Of course since it works in 1D, I could use a separate distribution for each dimension, but eventually I want this to work on a very large number of dimensions and I expect handling them together will be more performant than looping over them. For the life of me I can’t find the problem though, so any help would be much appreciated!

import arviz as az
import numpy as np
import pandas as pd
import pymc as pm
import pytensor
import pytensor.tensor as pt
from pymc.pytensorf import collect_default_updates

az.style.use("arviz-darkgrid")

# import test data
df = pd.read_csv(input("Please enter a file name for source data: ") + ".csv")
time = df['t'].values
obs = df[['x','y','z']].values
n = len(time)

# Define AR(1) distribution
def ar_dist(init, rho, sigma, size):
    def timestep(rho, sigma, x):
        y = pm.Normal.dist(mu=rho*x, sigma=sigma)
        return y, collect_default_updates([y])

    ar_innov, _ = pytensor.scan(
        fn=timestep,
        outputs_info=init,
        sequences=[rho, sigma],
        n_steps=n-1,
        strict=True,
    )
    
    return ar_innov

with pm.Model() as model:
    # base params
    mu = pt.exp(pm.Flat("logMu")) #=1
    naturalRange = pt.exp(pm.Flat("logNaturalRange")) #=1

    # derived params
    rho = pt.exp(-mu*np.diff(time))
    sigma = naturalRange*pt.sqrt(1-rho**2)

    # AR(1) Model
    ar_init = pm.Normal("init", mu=0, sigma=naturalRange, observed=obs[0])#we can use this structure to auto include a prediction!
    ar_innov = pm.CustomDist("AR", ar_init, rho, sigma, dist=ar_dist, observed=obs[1:])

with model:
    trace = pm.sample(2000, tune=1000)  # Adjust as needed

pm.plot_trace(trace)

AR1 should allow multiple independent dimensions if that’s wbat you’re looking for.

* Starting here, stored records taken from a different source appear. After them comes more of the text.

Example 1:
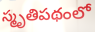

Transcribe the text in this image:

స్మృతిపథంలో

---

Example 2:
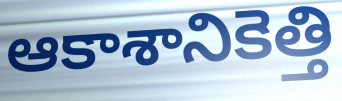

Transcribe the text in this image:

ఆకాశానికెత్తి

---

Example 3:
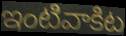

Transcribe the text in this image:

ఇంటివాకిట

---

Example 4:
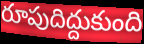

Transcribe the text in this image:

రూపుదిద్దుకుంది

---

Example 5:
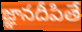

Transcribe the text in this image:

జ్ఞానదీపితే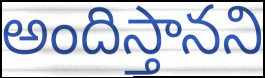
అందిస్తాననిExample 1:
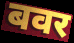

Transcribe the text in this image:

बवर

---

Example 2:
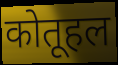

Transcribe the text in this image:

कोतूहल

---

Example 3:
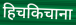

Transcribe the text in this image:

हिचकिचाना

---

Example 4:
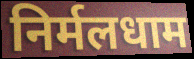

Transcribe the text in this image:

निर्मलधाम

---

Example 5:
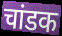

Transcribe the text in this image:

चांडकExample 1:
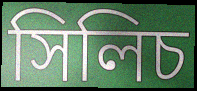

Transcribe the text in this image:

সিলিচ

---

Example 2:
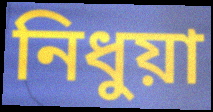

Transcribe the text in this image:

নিধুয়া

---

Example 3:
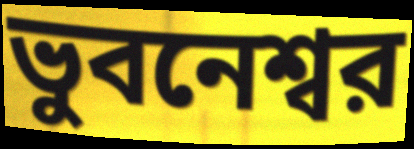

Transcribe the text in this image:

ভুবনেশ্বর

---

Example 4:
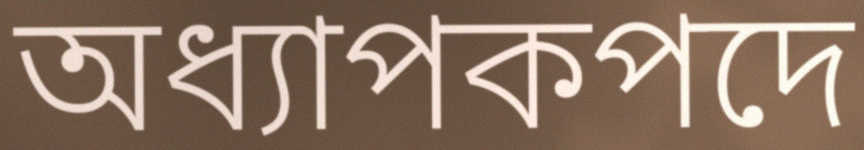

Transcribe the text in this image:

অধ্যাপকপদে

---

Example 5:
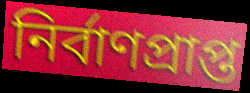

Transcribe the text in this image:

নির্বাণপ্রাপ্ত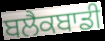
ਬਲੈਕਬਾਡੀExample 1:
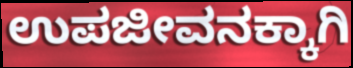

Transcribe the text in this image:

ಉಪಜೀವನಕ್ಕಾಗಿ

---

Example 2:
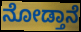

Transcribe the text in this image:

ನೋಡ್ತಾನೆ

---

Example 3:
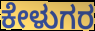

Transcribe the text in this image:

ಕೇಳುಗರ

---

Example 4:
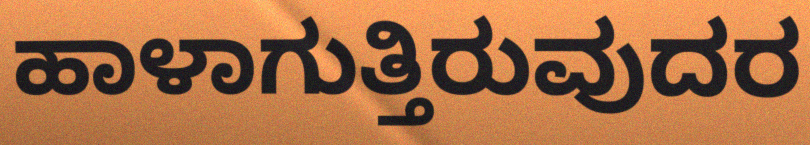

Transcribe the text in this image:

ಹಾಳಾಗುತ್ತಿರುವುದರ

Just pass parameters that “batch to the left” or extra dimensions on the left. If you want a multivariate AR (and not just multiple ARs) process you can use CustomDist but it didn’t look like that was what you were after

Hi there, you’re right that I want multiple ARs rather than a multivariate (vector) AR. I did try and use pm.AR(), but I found that it can’t cope with the case where rho and sigma depend on both the dimension and the timestep. In other words, I don’t think it can cope with rho and sigma being 2D (# dimensions by # timesteps).

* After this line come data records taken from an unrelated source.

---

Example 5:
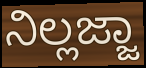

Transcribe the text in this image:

ನಿಲ್ಲಜ್ಜಾ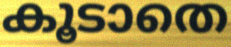
കൂടാതെ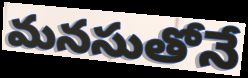
మనసుతోనేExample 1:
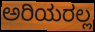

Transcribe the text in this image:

ಅರಿಯರಲ್ಲ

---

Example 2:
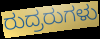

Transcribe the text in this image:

ರುದ್ರರುಗಳು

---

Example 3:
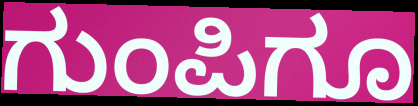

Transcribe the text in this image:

ಗುಂಪಿಗೂ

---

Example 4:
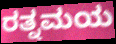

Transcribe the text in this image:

ರತ್ನಮಯ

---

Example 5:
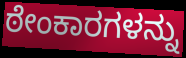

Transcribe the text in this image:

ಠೇಂಕಾರಗಳನ್ನು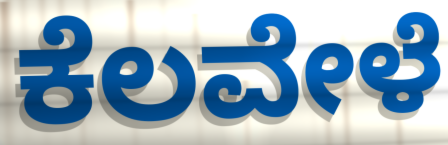
ಕೆಲವೇಳೆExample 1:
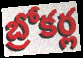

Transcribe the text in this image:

బ్రోకర్ల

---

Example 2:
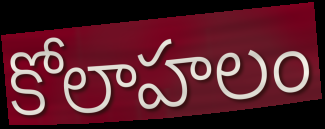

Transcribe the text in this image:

కోలాహలం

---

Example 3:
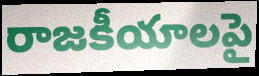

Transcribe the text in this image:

రాజకీయాలపై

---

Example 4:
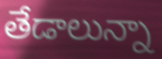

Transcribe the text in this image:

తేడాలున్నా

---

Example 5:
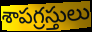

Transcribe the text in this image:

శాపగ్రస్తులు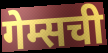
गेम्सचीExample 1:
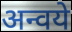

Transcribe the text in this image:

अन्वये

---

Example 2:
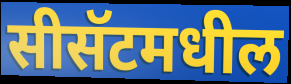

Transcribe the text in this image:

सीसॅटमधील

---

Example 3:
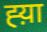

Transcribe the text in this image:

ह्य़ा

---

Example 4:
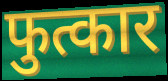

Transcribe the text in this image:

फुत्कार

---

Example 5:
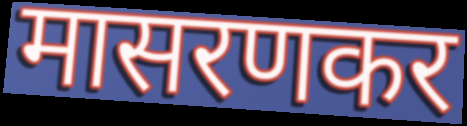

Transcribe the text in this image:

मासरणकर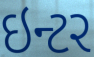
ઇન્ટરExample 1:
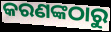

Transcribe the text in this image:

କରଣଙ୍କଠାରୁ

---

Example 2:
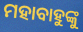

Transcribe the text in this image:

ମହାବାହୁଙ୍କୁ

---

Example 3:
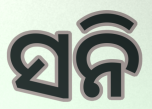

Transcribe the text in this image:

ସନି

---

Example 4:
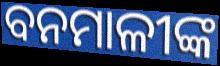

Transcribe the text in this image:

ବନମାଳୀଙ୍କ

This code, for instance gives an error:

import pymc as pm
import pytensor.tensor as pt

x = pm.AR.dist(
  init_dist=pm.DiracDelta.dist(0.0), 
  rho=pt.exp(pm.Normal.dist(shape=(3, 39))), # 40 times means 39 timesteps
  sigma = pt.exp(pm.Normal.dist(shape=(3, 39))),
  ar_order=1,
  shape=(3, 40), # 3 dimensions, 40 samples
)

pm.draw(x)

but if instead I use rho=pt.exp(pm.Normal.dist(shape=(3, 1))), sigma=pt.exp(pm.Normal.dist()),, it runs fine.

As an aside, it complains if I use rho=pt.exp(pm.Normal.dist(shape=(3, 1))), sigma=pt.exp(pm.Normal.dist(shape=(3, 1))),, but from what you’re saying, perhaps it shouldn’t?

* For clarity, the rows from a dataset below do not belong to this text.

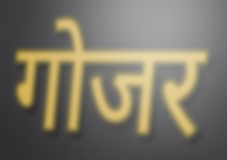
गोजर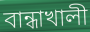
বান্ধাখালী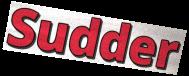
SudderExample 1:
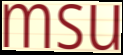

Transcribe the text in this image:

msu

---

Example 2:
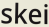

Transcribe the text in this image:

skei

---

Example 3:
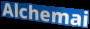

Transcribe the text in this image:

Alchemai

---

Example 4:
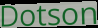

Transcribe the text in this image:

Dotson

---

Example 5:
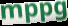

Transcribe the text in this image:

mppgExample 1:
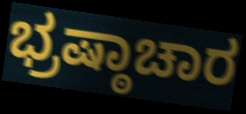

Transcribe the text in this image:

ಭ್ರಷ್ಠಾಚಾರ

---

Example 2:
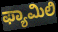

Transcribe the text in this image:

ಫ್ಯಾಮಿಲಿ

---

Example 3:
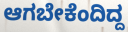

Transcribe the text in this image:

ಆಗಬೇಕೆಂದಿದ್ದ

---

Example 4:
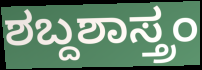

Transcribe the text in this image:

ಶಬ್ದಶಾಸ್ತ್ರಂ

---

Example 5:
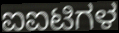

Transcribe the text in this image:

ಐಐಟಿಗಳ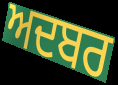
ਅਦਬਰ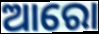
ଆରୋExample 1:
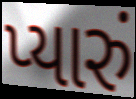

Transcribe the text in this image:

પ્યારું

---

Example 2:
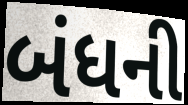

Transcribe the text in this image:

બંધની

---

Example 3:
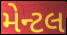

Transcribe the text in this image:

મેન્ટલ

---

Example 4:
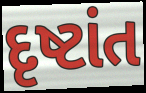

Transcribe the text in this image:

દૃષ્ટાંત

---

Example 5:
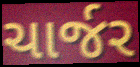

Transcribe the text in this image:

ચાર્જર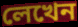
লেখেন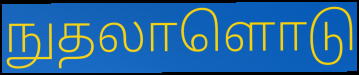
நுதலாளொடு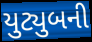
યુટ્યુબનીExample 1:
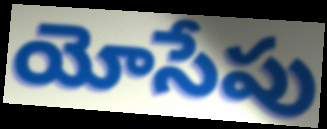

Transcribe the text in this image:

యోసేపు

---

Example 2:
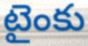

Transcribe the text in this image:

టైంకు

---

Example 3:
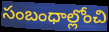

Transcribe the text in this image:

సంబంధాల్లోంచి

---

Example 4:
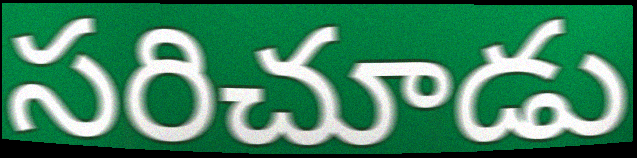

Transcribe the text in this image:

సరిచూడు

Either way, this apparent limitation lead me to try using CustomDist and scan and I’m having the problem in the original post. Any thoughts?

Yes the parameters aren’t allowed to change over steps. The title of the issue didn’t make it obvious this was the goal.

A CustomDist should work for that case then. I’ll have to try some code to see where the problem is.